### Information provided
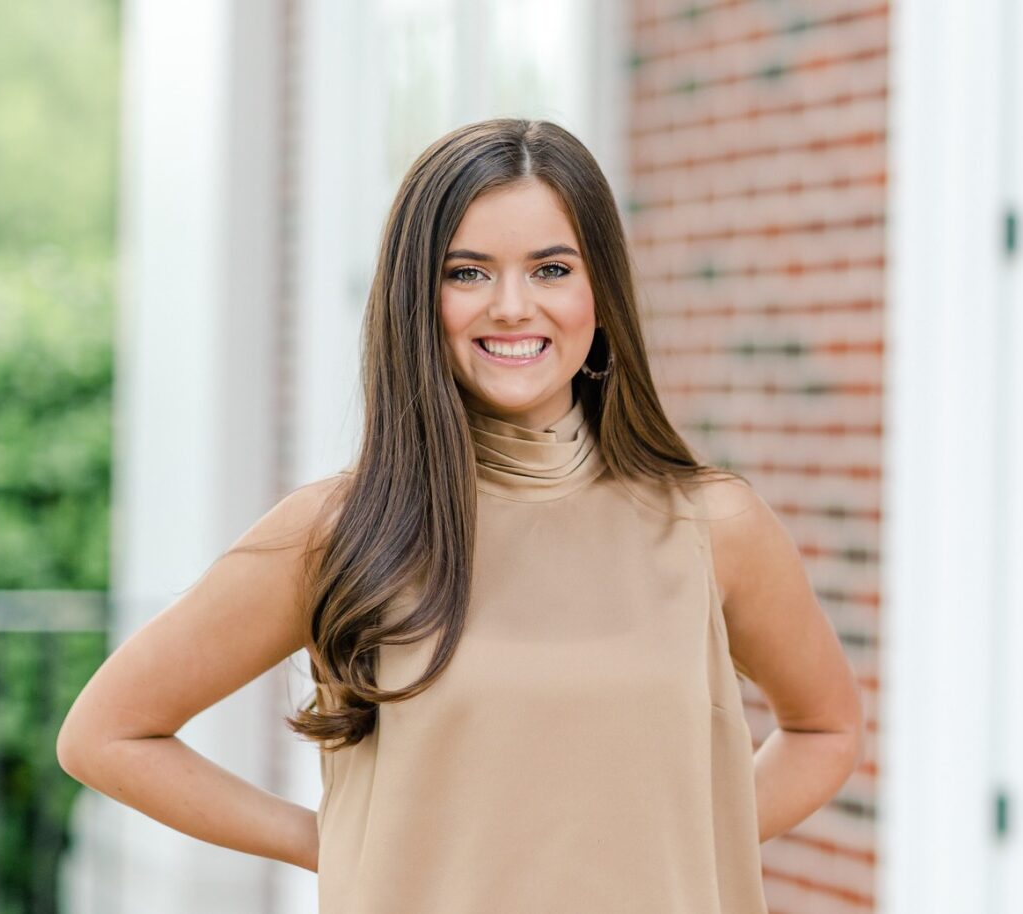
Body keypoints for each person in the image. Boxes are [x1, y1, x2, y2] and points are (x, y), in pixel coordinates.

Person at [57, 117, 864, 912]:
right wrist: (332, 841)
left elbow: (825, 730)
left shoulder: (712, 525)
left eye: (551, 269)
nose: (512, 306)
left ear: (603, 293)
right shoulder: (340, 531)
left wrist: (686, 844)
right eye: (467, 272)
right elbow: (107, 735)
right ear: (418, 298)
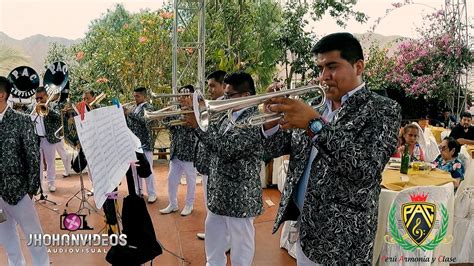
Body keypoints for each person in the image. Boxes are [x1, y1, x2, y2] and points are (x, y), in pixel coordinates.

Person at [264, 32, 401, 264]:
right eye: (320, 68)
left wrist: (314, 124)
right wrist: (269, 122)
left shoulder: (383, 109)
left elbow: (364, 169)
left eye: (332, 66)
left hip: (343, 241)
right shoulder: (317, 105)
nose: (324, 76)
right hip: (306, 230)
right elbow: (279, 148)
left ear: (358, 67)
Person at [189, 72, 264, 265]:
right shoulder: (229, 114)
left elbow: (228, 149)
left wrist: (198, 126)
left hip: (240, 194)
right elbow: (215, 141)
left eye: (229, 95)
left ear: (246, 96)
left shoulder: (256, 119)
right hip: (220, 191)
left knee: (241, 243)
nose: (224, 99)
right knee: (214, 234)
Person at [0, 76, 50, 265]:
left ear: (2, 95)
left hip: (20, 192)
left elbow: (33, 157)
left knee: (34, 237)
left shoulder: (21, 121)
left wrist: (30, 189)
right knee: (7, 239)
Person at [193, 70, 226, 239]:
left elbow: (213, 135)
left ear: (224, 86)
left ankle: (220, 236)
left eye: (213, 86)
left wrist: (196, 123)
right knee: (209, 202)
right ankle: (213, 232)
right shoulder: (211, 104)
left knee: (214, 203)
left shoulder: (223, 106)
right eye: (208, 86)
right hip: (207, 161)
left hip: (215, 161)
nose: (210, 90)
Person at [159, 85, 198, 216]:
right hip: (176, 151)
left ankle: (189, 204)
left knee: (191, 181)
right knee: (171, 179)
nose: (182, 98)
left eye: (186, 95)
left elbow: (197, 129)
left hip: (189, 152)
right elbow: (169, 126)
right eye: (181, 95)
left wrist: (190, 112)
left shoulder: (197, 111)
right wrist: (166, 115)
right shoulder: (177, 110)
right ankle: (173, 204)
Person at [125, 87, 157, 203]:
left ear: (144, 96)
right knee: (135, 170)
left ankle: (152, 193)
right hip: (133, 144)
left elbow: (146, 121)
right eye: (134, 96)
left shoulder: (149, 107)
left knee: (148, 169)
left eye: (137, 96)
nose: (135, 98)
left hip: (144, 143)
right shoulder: (134, 107)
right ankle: (139, 191)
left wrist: (130, 114)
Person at [32, 86, 62, 192]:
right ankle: (39, 185)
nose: (39, 100)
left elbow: (59, 117)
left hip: (49, 139)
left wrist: (47, 108)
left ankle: (51, 183)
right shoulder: (33, 106)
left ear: (46, 96)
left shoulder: (53, 105)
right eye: (37, 98)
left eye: (41, 98)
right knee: (38, 163)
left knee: (50, 162)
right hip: (37, 139)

### Problem
In the lines above, find each one with "ankle" and list it.

### Completed task
left ankle: (220, 236)
right ankle: (213, 232)
left ankle: (189, 204)
right ankle: (173, 204)
left ankle: (152, 193)
right ankle: (139, 191)
right ankle: (39, 185)
left ankle: (51, 183)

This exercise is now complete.